We didn’t choose the tool, the students did. They spend an average of 20 minutes a day just texting each other (Harris Interactive). But for us to leverage that tool we need to standardize – at least for now. The iPhone is simply the first device that has real convergence. The future holds Google’s Android and no doubt some leapfrog advances from Nokia and others not yet ready to give up the fight.
As far as cost, a typical student backpack has a cell phone (96&), media layer (iPod – 85%), calculator (100%?), several clickers (due to guerrilla marketing by textbook companies – don’t get me started on that one) and who knows what else. A single device, even as costly as an iPhone, is comparable in cost to all the devices it replaces. As far as the phone plan… 96% already are paying for one and if you can’t/won’t, the iPod touch can be used.

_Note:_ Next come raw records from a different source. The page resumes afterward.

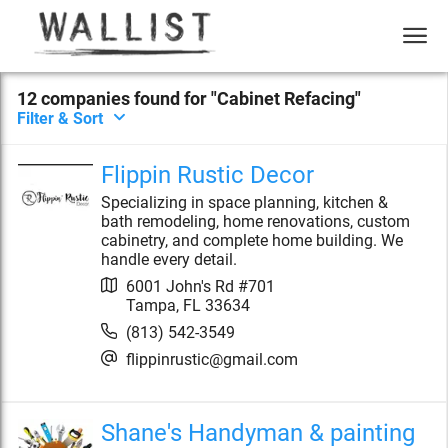
12
compan
ies
found for "
Cabinet Refacing
"
Filter & Sort
Flippin Rustic Decor
Specializing in space planning, kitchen &
bath remodeling, home renovations, custom
cabinetry, and complete home building. We
handle every detail.
6001 John's Rd #701
Tampa
,
FL
33634
(813) 542-3549
flippinrustic@gmail.com
Shane's Handyman & painting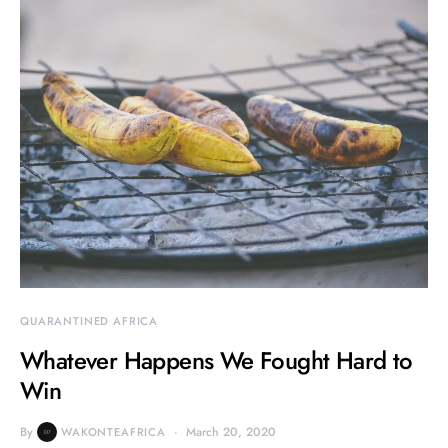
QUARANTINED AFRICA
Whatever Happens We Fought Hard to
Win
By
March 20, 2020
WAKONTEAFRICA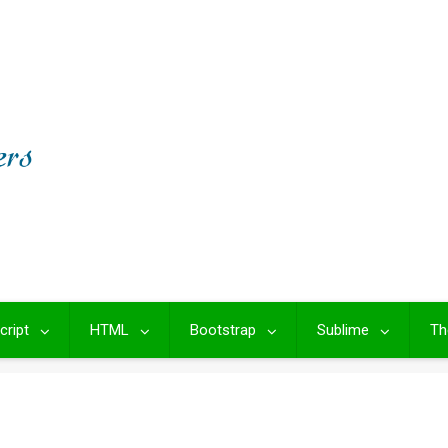
cript
HTML
Bootstrap
Sublime
Th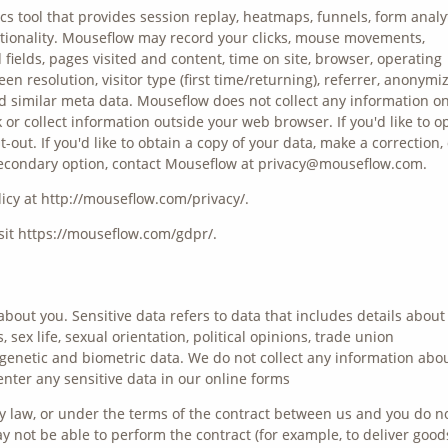
s tool that provides session replay, heatmaps, funnels, form analyt
tionality. Mouseflow may record your clicks, mouse movements,
d fields, pages visited and content, time on site, browser, operating
en resolution, visitor type (first time/returning), referrer, anonymi
and similar meta data. Mouseflow does not collect any information o
k or collect information outside your web browser. If you'd like to o
out. If you'd like to obtain a copy of your data, make a correction, 
 a secondary option, contact Mouseflow at privacy@mouseflow.com.
icy at http://mouseflow.com/privacy/.
it https://mouseflow.com/gdpr/.
about you. Sensitive data refers to data that includes details about
s, sex life, sexual orientation, political opinions, trade union
enetic and biometric data. We do not collect any information abo
enter any sensitive data in our online forms
y law, or under the terms of the contract between us and you do n
 not be able to perform the contract (for example, to deliver good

So, after 9 years of research on mobile computing and one-to-one computing in addition to one year of specific iPhone related research, we felt the time was right to pull the trigger on widening the experiment. Will it be successful? Perhaps. But in the meantime, we, as a university, are focusing on teaching and learning and the importance of learning outcomes for our students. We are looking at reaching students more effectively and efficiently and realizing that education in 2008 might need to look a bit different that in 1958. And that, my friends, is an amazing thing.
[...] of weeks ago—a couple of days before I posted about Abilene Christian University’s decision to provide iPhones or iPod touches to all incoming first-year students, making the iPhone a ubiquitous mobile learning [...]
Last we we published a paper examining the quantitative effectiveness of using podcasts in exercise physiology classes and found no real benefit:
http://www.bioscience.heacademy.ac.uk/journal/vol10/beej-10-8.aspx
We think this is because (in part) podcasts (and other content ‘consumed’ but students) are still passive ways of learning…no different really to sitting in a lecture hall and listening. We believe the real value of using a device like the iPhone will be in allowing students to create their own content…using photographs, audio recordings, video recording, journal entries etc etc. What we need now are ways of harnessing the creative abilities of mobile devices and incorporating those into the way we teach our classes.